Где-то внутри меня, даже не в голове, а в сердце, остались яркие и дорогие моменты без всякого порядка. Твой первый взгляд на ступеньках лагеря Звёздочка, сонное лицо, прижавшееся щекой к мягкой подушке утром, пальцы, растёгивающие пуговицы на моей рубашке, ступни ног, торчащие из-под одеяла, руки на моих плечах, губы на щеке, нос, упирающийся мне в грудь, мягкий животик под моими пальцами…

Я будто помню тебя по частям, по маленьким, незначительным деталям, хотя при всём желании не смог бы собрать тебя из этих кусочков. В них нет никакого порядка и логики, я даже не могу объяснить, почему помню именно эти детали, но позабыл те, что мужчины обычно помнят. Я закрываю глаза и не могу вспомнить, как выглядит твоя грудь, не помню тепло твоего желания между ногами (кончики пальцев не способны вспомнить даже мелкий пушок волос на твоём лобке), но хорошо помню твои обнажённые ягодицы и спину, будто все эти годы без остановки и перерыва пялился только на них.

Я закрываю глаза и вижу незначительное, неважное, почти обезличенное. Я вижу, как отдаю тебе свои желтки из утренней яишницы, как мы, лёжа в кровате, кидаем подушки в потолок, как сбилась резинка чулка на твоей ноге, как искривился твой рот в какой-то детской обиде. Я слышу, как ты чихаешь от крепкого ликёра, как шуршит юбка твоего платья в танце, как сопит твой носик на верхней полке купе плацкартного вагона, как сипит твой голос, когда ты болеешь, завернувшись в тёплое одеяло моей постели. Я чувствю запах какого-то шампуня на твоих мокрых после ванной волосах или бутерброда с колбасой, сделанного для меня на твоей маленькой кухне, запах дождя и грозы на горе в Алуште или запах зубной пасты от твоих губ, когда ты целуешь меня перед сном…

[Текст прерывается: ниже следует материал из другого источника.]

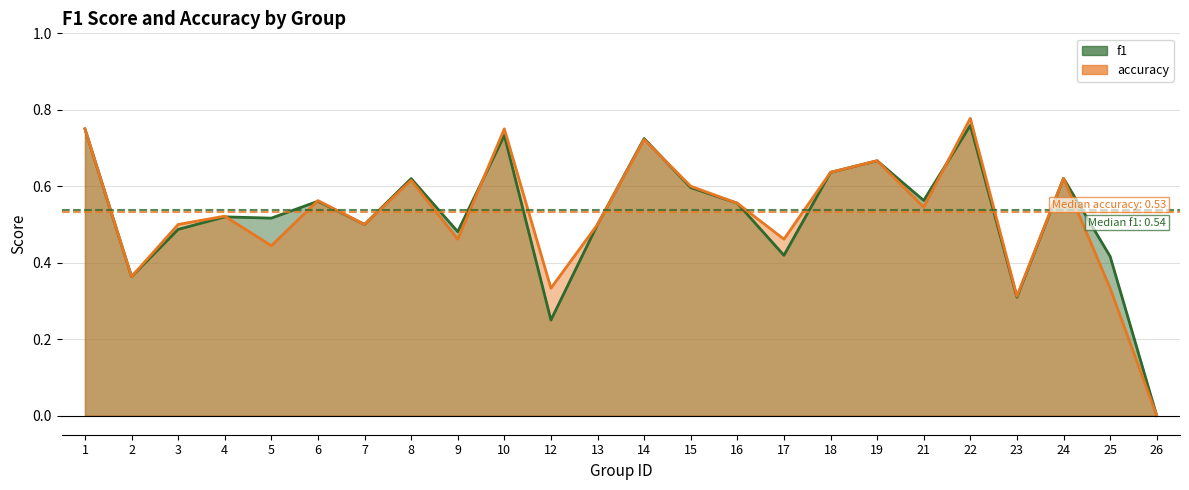

Rank the series by their average value, from highest to lowest.

f1, accuracy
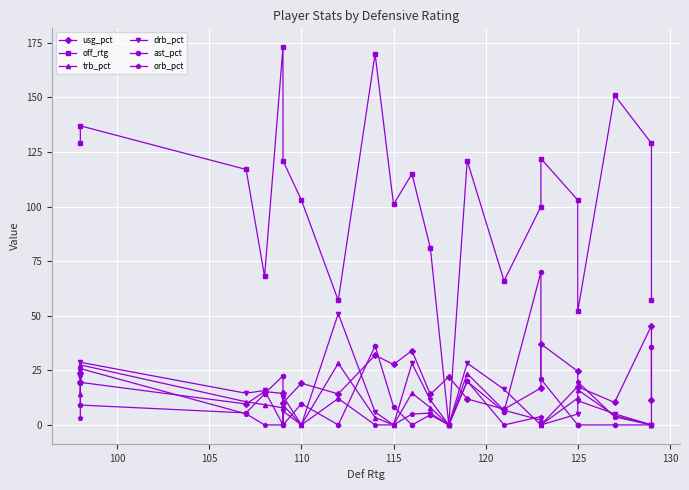

True or false: trb_pct has more than 1 points higher than both neighbors.

True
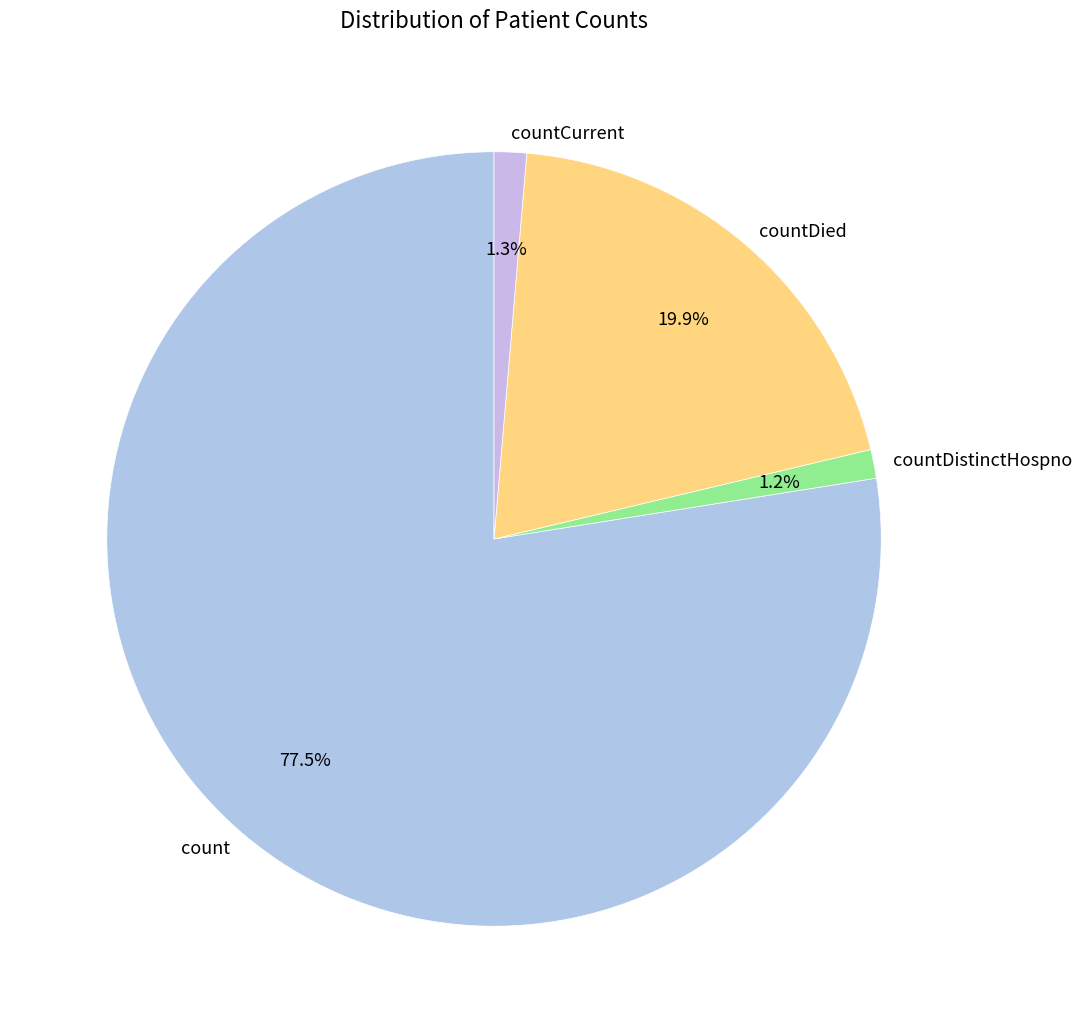

What is the majority slice?

count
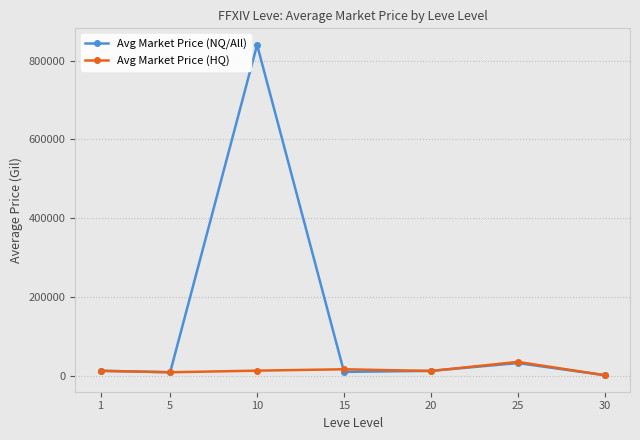

True or false: Avg Market Price (HQ) has a value of 16836 at 15.

True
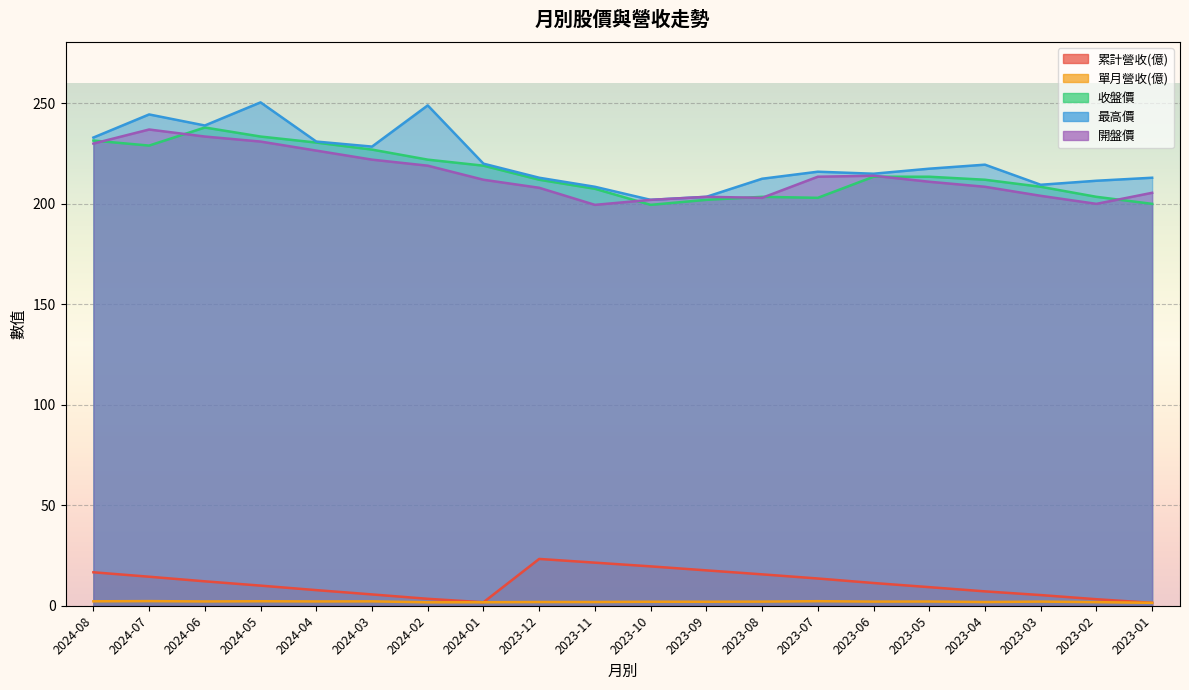

What is the value of the 累計營收(億) point at the 18th from the left?

5.3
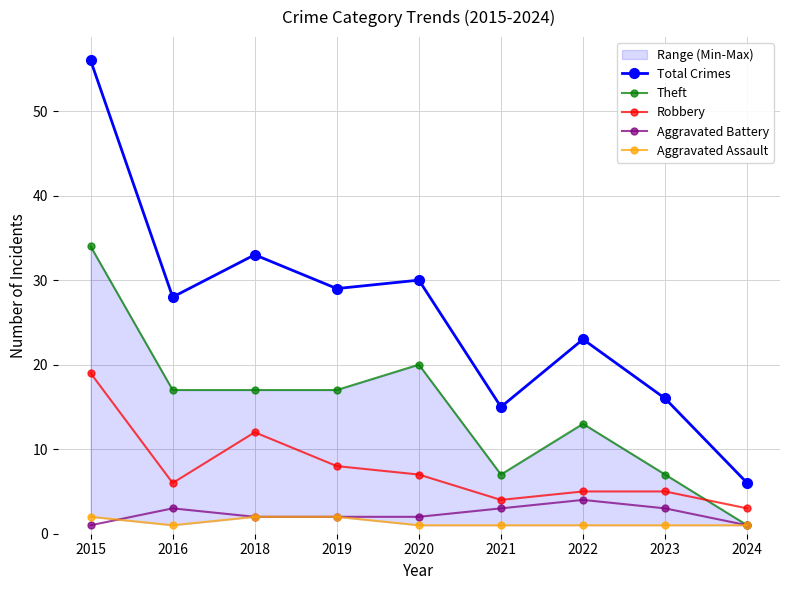

What is the value of the Robbery point at the 5th from the left?

7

Я помню целый мешок незначительных деталей, но при этом не могу вспомнить ключевое и главное, хотя помнил его с поражающей точностью всего несколько месяцев назад. Я не помню, когда и почему полюбил тебя, не помню, чем был сильнее всего недоволен, почему больше всего ворчал, не помню, о чём мы говорили по вечерам в гостиничных номерах десятков чужих городов и как уют твоего тела делал их родными, не помню даже наш секс (и из деталей переплетённых в страсти и любви тел его тоже не собрать), хотя его-то я должен помнить.

Я будто собрал всё это в ладони и медленно отпустил в небо, не желая смотреть, как в моих руках оно стареет и покрывается морщинами, в которые забивается пыль времени. И во всём этом есть какое-то странное дежавю. Так машут ладонью из окна уходящего поезда, так опускают в землю гроб с охладевшим телом, так улыбаются морю, прощаясь с ним.

От болезненного, большого, разобранного на детали, а потом собранного обратно с объяснениями, остался только этот костёр. В отличие от многих других он пульсирует и пока плохо пригоден, чтобы освещать мой путь. Он мелькает образами и деталями, как клубный стробоскоп на танцполе. От него болит голова, движения и пейзажи искажаются. Но время его придёт, как пришло время для всех других костров, которыми утыкана моя дорога на много миль вперёд и назад. У каждого свой смысл, своя яркость и, главное, своя цена. Самые важные из них не те, которые дорого стоят сегодня, а те, за которые было очень много заплачено в прошлом. Ещё важнее те, за которые я и сегодня, не сомневаясь, отдал бы свою жизнь. Всю, без остатка.

Ничего из того, что с нами произошло в прошлом неслучайно. Смысл имеет даже твоё имя. Не важно, сколько огня внутри тебя осталось в действительности. Даже смотря на тебя охладевшую и чужую, я буду видеть яркий, тёплый свет. Вот и сегодня, когда вокруг темно, а я заблудился, в голову лезут мысли и воспоминания о тебе. Не потому, что мне хочется тебя вернуть. Мне просто жизненно необходимо немножечко Света. И нет здесь никакой ошибки, хотя, казалось бы, непременно нужно сделать выбор: либо заменить «а» на «ы» в окончании, либо уменьшить первую букву. Ведь речь не про какой-то абстрактный свет, а тот, что до сих пор неотрывно связан с тобой (пусть даже в тебе самой его не осталось или никогда не было).

В этой иррациональности заключён самый большой смысл. Но объяснить его невозможно. Так же, как то, что огня (даже тления пепла) в костре уже нет, а свет и тепло остались.